Converting Base64 to Hex confusion

Question

I was working on a problem for converting base64 to hex and the problem prompt said as an example:

3q2+7w== should produce deadbeef

But if I do that manually, using the base64 digit set ABCDEFGHIJKLMNOPQRSTUVWXYZabcdefghijklmnopqrstuvwxyz0123456789+/ I get:

3 110111
q 101010
2 110110
+ 111110
7 111011
w 110000

As a binary string:

110111 101010 110110 111110 111011 110000

grouped into fours:

1101 1110 1010 1101 1011 1110 1110 1111 0000

to hex

d e a d b e e f 0

So shouldn't it be deadbeef0 and not deadbeef? Or am I missing something here?

Answer 1

Base64 is meant to encode bytes (8 bit).

Your base64 string has 6 characters plus 2 padding chars (=), so you could theoretically encode 6*6bits = 36 bits, which would equal 9 4bit hex numbers.
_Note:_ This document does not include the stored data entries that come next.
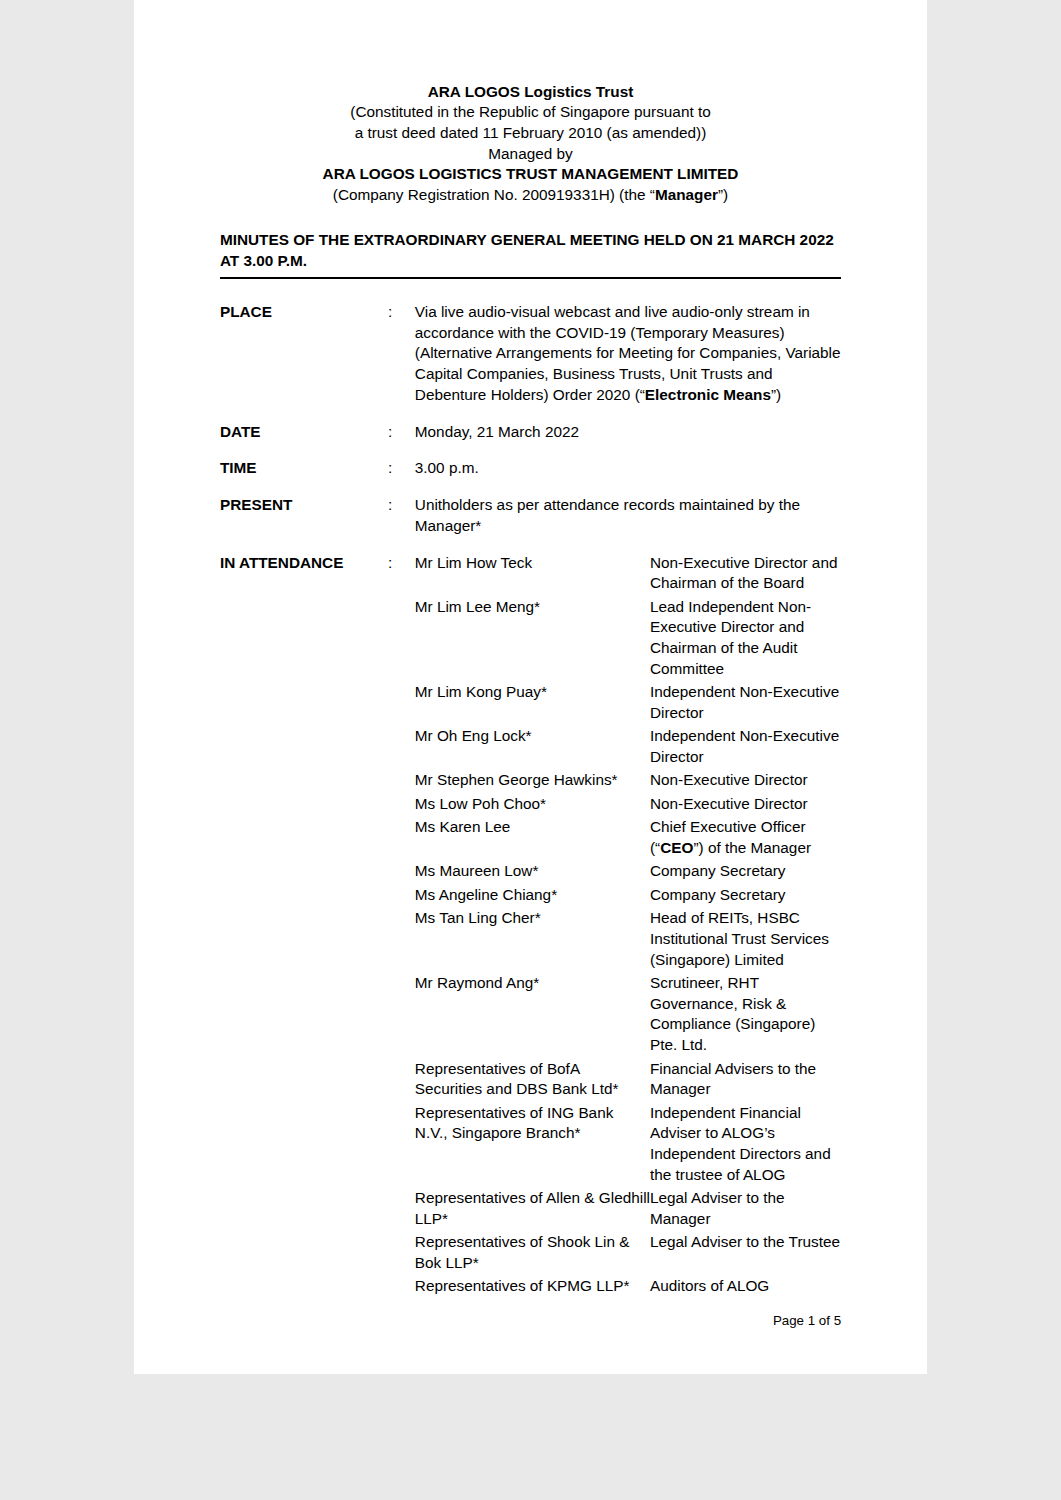ARA LOGOS Logistics Trust
(Constituted in the Republic of Singapore pursuant to
a trust deed dated 11 February 2010 (as amended))
Managed by
ARA LOGOS LOGISTICS TRUST MANAGEMENT LIMITED
(Company Registration No. 200919331H) (the “Manager”)
MINUTES OF THE EXTRAORDINARY GENERAL MEETING HELD ON 21 MARCH 2022 AT 3.00 P.M.
| PLACE | : | Via live audio-visual webcast and live audio-only stream in accordance with the COVID-19 (Temporary Measures) (Alternative Arrangements for Meeting for Companies, Variable Capital Companies, Business Trusts, Unit Trusts and Debenture Holders) Order 2020 (“ Electronic Means ”) |
| DATE | : | Monday, 21 March 2022 |
| TIME | : | 3.00 p.m. |
| PRESENT | : | Unitholders as per attendance records maintained by the Manager* |
| IN ATTENDANCE | : | / Mr Lim How Teck / Non-Executive Director and Chairman of the Board / / Mr Lim Lee Meng* / Lead Independent Non-Executive Director and Chairman of the Audit Committee / / Mr Lim Kong Puay* / Independent Non-Executive Director / / Mr Oh Eng Lock* / Independent Non-Executive Director / / Mr Stephen George Hawkins* / Non-Executive Director / / Ms Low Poh Choo* / Non-Executive Director / / Ms Karen Lee / Chief Executive Officer (“ CEO ”) of the Manager / / Ms Maureen Low* / Company Secretary / / Ms Angeline Chiang* / Company Secretary / / Ms Tan Ling Cher* / Head of REITs, HSBC Institutional Trust Services (Singapore) Limited / / Mr Raymond Ang* / Scrutineer, RHT Governance, Risk & Compliance (Singapore) Pte. Ltd. / / Representatives of BofA Securities and DBS Bank Ltd* / Financial Advisers to the Manager / / Representatives of ING Bank N.V., Singapore Branch* / Independent Financial Adviser to ALOG’s Independent Directors and the trustee of ALOG / / Representatives of Allen & Gledhill LLP* / Legal Adviser to the Manager / / Representatives of Shook Lin & Bok LLP* / Legal Adviser to the Trustee / / Representatives of KPMG LLP* / Auditors of ALOG / |
Page 1 of 5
But in fact you must think in bytes and then you only have 4 bytes (32 bits) of significant information. The remaining 4 bits (the extra '0') must be ignored.

You can calculate the number of insignificant bits as:

y : insignificant bits
x : number of base64 characters (without padding)

y = (x*6) mod 8

So in your case:

y = (6*6) mod 8 = 4

So you have 4 insignificant bit on the end that you need to ignore.